We're not saying ridership optimization is the wrong framework. For a financially stressed agency focused on farebox recovery, concentrating service where it generates ridership is a legitimate priority. The equity analysis doesn't override that consideration — it ensures that the equity implications of the decision are visible to policymakers who are accountable for making it, rather than emerging as a Title VI problem after the fact.
Making Equity Analysis Institutionally Durable
The hardest part of equity-centered planning isn't the analysis itself — it's making the analysis institutionally durable across planning cycles and staff transitions. Equity analyses that live in a one-time consultant report are forgotten; equity frameworks that are embedded in the agency's standard planning toolkit survive turnover and budget pressure.
Three practices that support institutional durability:
- Standardize the equity metrics: Define the specific equity indicators the agency uses — the demographic groups, the accessibility thresholds, the service quality metrics — and document them in the agency's Title VI Program and service standards policy. When the metrics are standardized, they can be applied consistently across different planning decisions and tracking progress over time becomes possible.
- Update the equity demand surface annually: ACS data updates on a rolling 5-year basis; service patterns change with each service change; the equity picture evolves. An annual refresh of the equity demand surface keeps the analysis current and creates a longitudinal record that can demonstrate whether the agency's equity commitments are translating into measurable improvements.
- Make the equity indicators public: Agencies that publish their equity demand surface outputs — the destination accessibility map, the service quality distribution by demographic area — create accountability for equity outcomes that doesn't depend on internal staff prioritization. Transparency changes the political economy of planning decisions in ways that internal analyses alone cannot.

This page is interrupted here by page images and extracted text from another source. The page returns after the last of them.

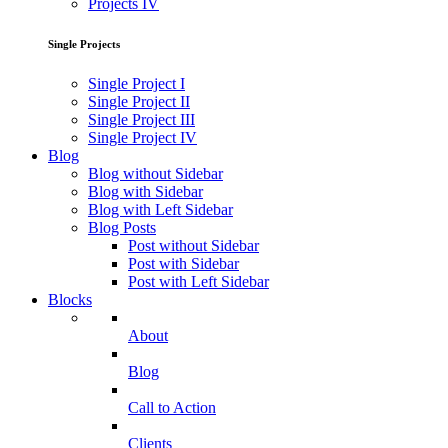
Projects IV
Single Projects
Single Project I
Single Project II
Single Project III
Single Project IV
Blog
Blog without Sidebar
Blog with Sidebar
Blog with Left Sidebar
Blog Posts
Post without Sidebar
Post with Sidebar
Post with Left Sidebar
Blocks
About
Blog
Call to Action
Clients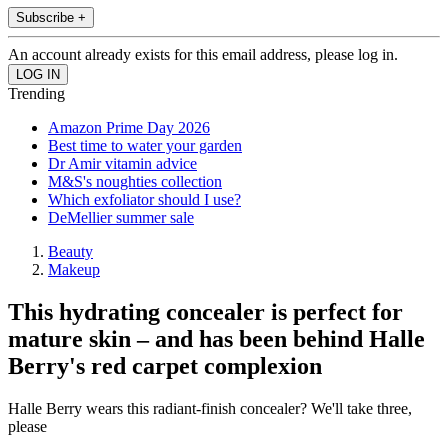
Subscribe +
An account already exists for this email address, please log in.
Trending
Amazon Prime Day 2026
Best time to water your garden
Dr Amir vitamin advice
M&S's noughties collection
Which exfoliator should I use?
DeMellier summer sale
Beauty
Makeup
This hydrating concealer is perfect for
mature skin – and has been behind Halle
Berry's red carpet complexion
Halle Berry wears this radiant-finish concealer? We'll take three,
please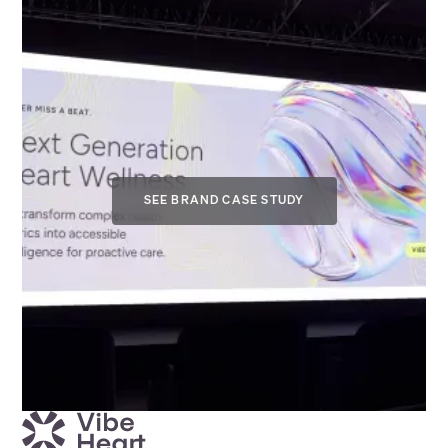
SEE BRAND CASE STUDY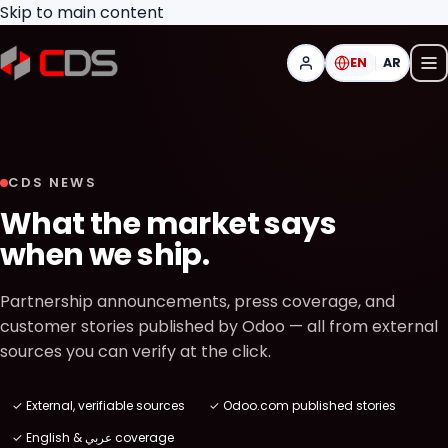
Skip to main content
EN
AR
CDS NEWS
What the market says
when we ship.
Partnership announcements, press coverage, and
customer stories published by Odoo — all from external
sources you can verify at the click.
✓ External, verifiable sources
✓ Odoo.com published stories
✓ English & عربي coverage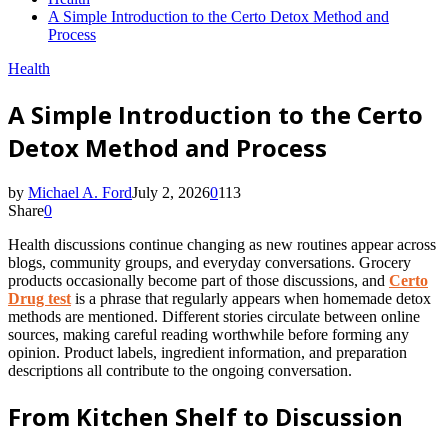
A Simple Introduction to the Certo Detox Method and
Process
Health
A Simple Introduction to the Certo
Detox Method and Process
by
Michael A. Ford
July 2, 2026
0
113
Share
0
Health discussions continue changing as new routines appear across
blogs, community groups, and everyday conversations. Grocery
products occasionally become part of those discussions, and
Certo
Drug test
is a phrase that regularly appears when homemade detox
methods are mentioned. Different stories circulate between online
sources, making careful reading worthwhile before forming any
opinion. Product labels, ingredient information, and preparation
descriptions all contribute to the ongoing conversation.
From Kitchen Shelf to Discussion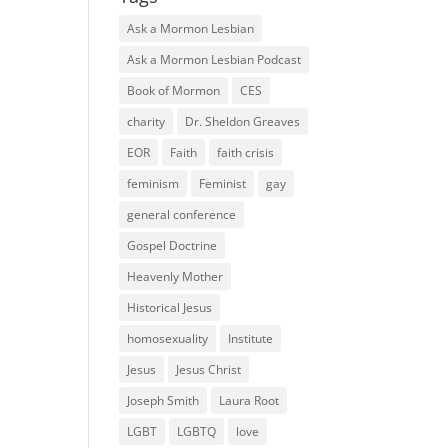
Ask a Mormon Lesbian
Ask a Mormon Lesbian Podcast
Book of Mormon
CES
charity
Dr. Sheldon Greaves
EOR
Faith
faith crisis
feminism
Feminist
gay
general conference
Gospel Doctrine
Heavenly Mother
Historical Jesus
homosexuality
Institute
Jesus
Jesus Christ
Joseph Smith
Laura Root
LGBT
LGBTQ
love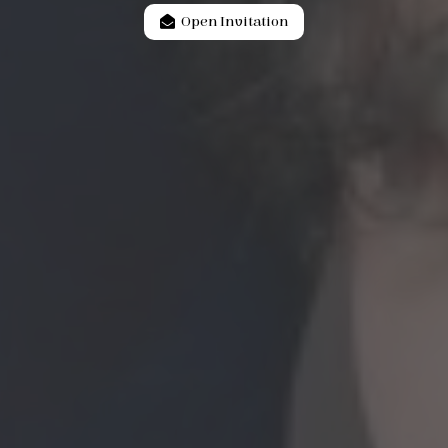
Open Invitation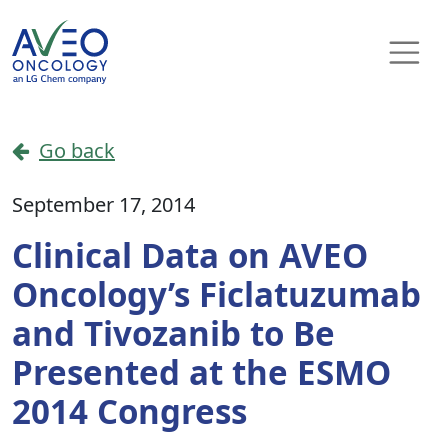
Skip to content
Main Navigation
Go back
September 17, 2014
Clinical Data on AVEO
Oncology’s Ficlatuzumab
and Tivozanib to Be
Presented at the ESMO
2014 Congress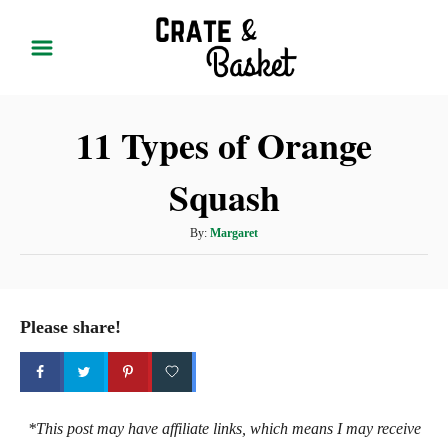
S
k
i
p
11 Types of Orange
t
o
Squash
C
o
A
By:
Margaret
n
u
t
t
h
e
o
Please share!
r
n
t
*This post may have affiliate links, which means I may receive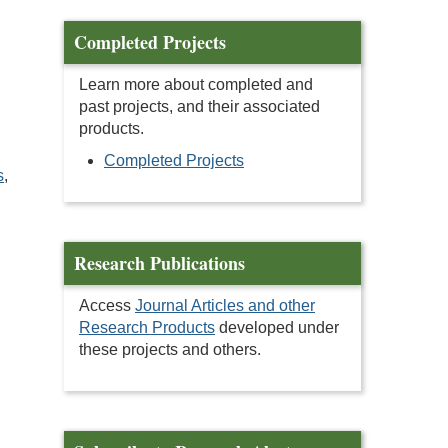
Completed Projects
Learn more about completed and
past projects, and their associated
products.
Completed Projects
s
,
Research Publications
Access
Journal Articles and other
Research Products
developed under
these projects and others.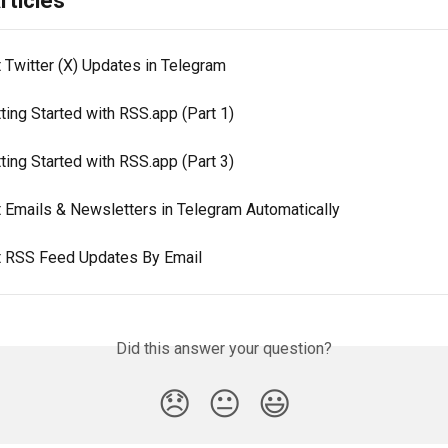
rticles
 Twitter (X) Updates in Telegram
ting Started with RSS.app (Part 1)
ting Started with RSS.app (Part 3)
t Emails & Newsletters in Telegram Automatically
t RSS Feed Updates By Email
Did this answer your question?
😞
😐
😃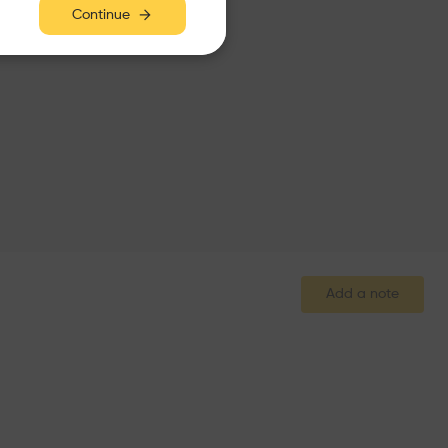
Continue
Add a note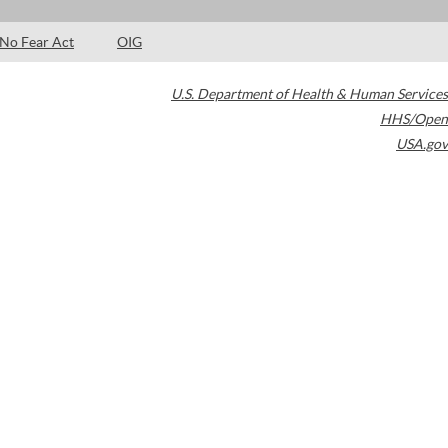
No Fear Act
OIG
U.S. Department of Health & Human Services
HHS/Open
USA.gov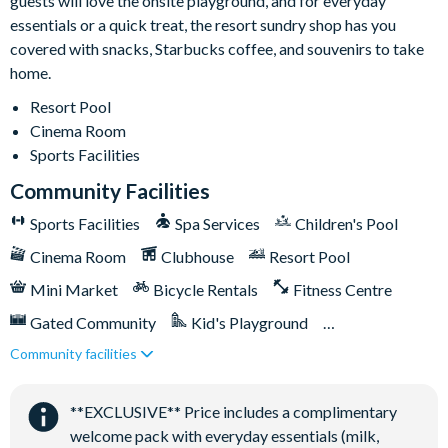
guests will love the onsite playground, and for everyday
Basketball courts
essentials or a quick treat, the resort sundry shop has you
Tennis courts
covered with snacks, Starbucks coffee, and souvenirs to take
Video arcade and billiards
home.
Please note: the community allows only 4 cars per property.
Resort Pool
Pool heat is available for an additional daily fee plus tax.
Cinema Room
Sports Facilities
Community Facilities
Sports Facilities
Spa Services
Children's Pool
Cinema Room
Clubhouse
Resort Pool
Mini Market
Bicycle Rentals
Fitness Centre
Gated Community
Kid's Playground
Community facilities
Tiki Bar/Lounge onsite
Tennis Courts
Close to Disney (under 10 miles)
**EXCLUSIVE** Price includes a complimentary
Games Room/Arcade
welcome pack with everyday essentials (milk,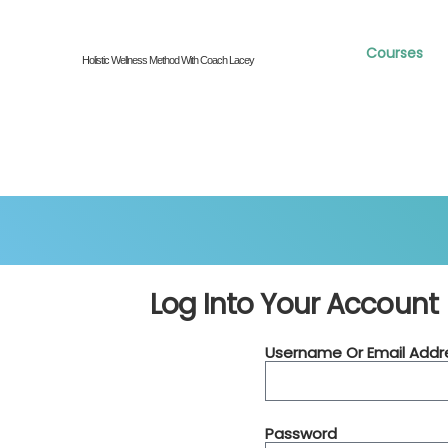
Courses
Holistic Wellness Method With Coach Lacey
Log Into Your Account
Username Or Email Addr
Password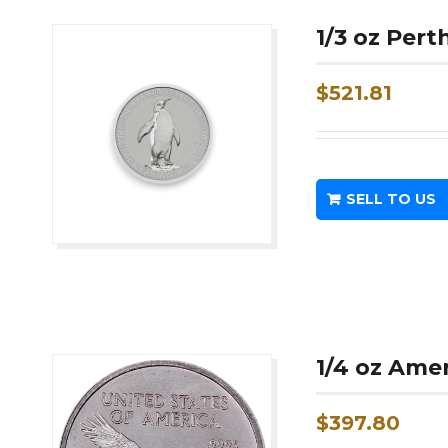
1/3 oz Per
$
521.81
SELL TO US
1/4 oz Ame
$
397.80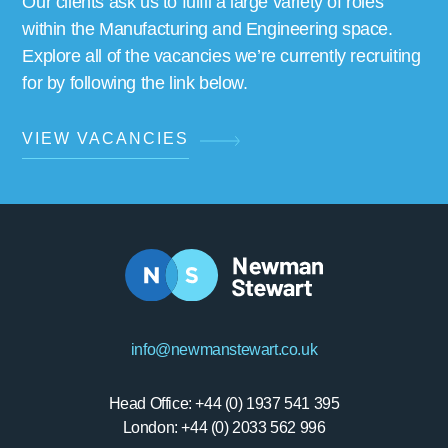
Our clients ask us to fulfil a large variety of roles
within the Manufacturing and Engineering space.
Explore all of the vacancies we’re currently recruiting
for by following the link below.
VIEW VACANCIES
info@newmanstewart.co.uk
Head Office: +44 (0) 1937 541 395
London: +44 (0) 2033 562 996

Equity in transit planning requires more than a checklist. It requires making the distribution of mobility outcomes visible throughout the planning process — not just when a compliance deadline approaches.
The Limits of Analysis
A demand surface-based equity framework identifies service gaps and quantifies distributional inequities. What it cannot do is substitute for the political will to address them. Many transit agencies are aware of the equity gaps in their service — the demand surface confirms and quantifies what planners already know qualitatively. Closing those gaps requires sustained budget commitment, board-level prioritization, and community relationships that translate equity findings into advocacy pressure.
Analysis makes the case. The case still has to be made.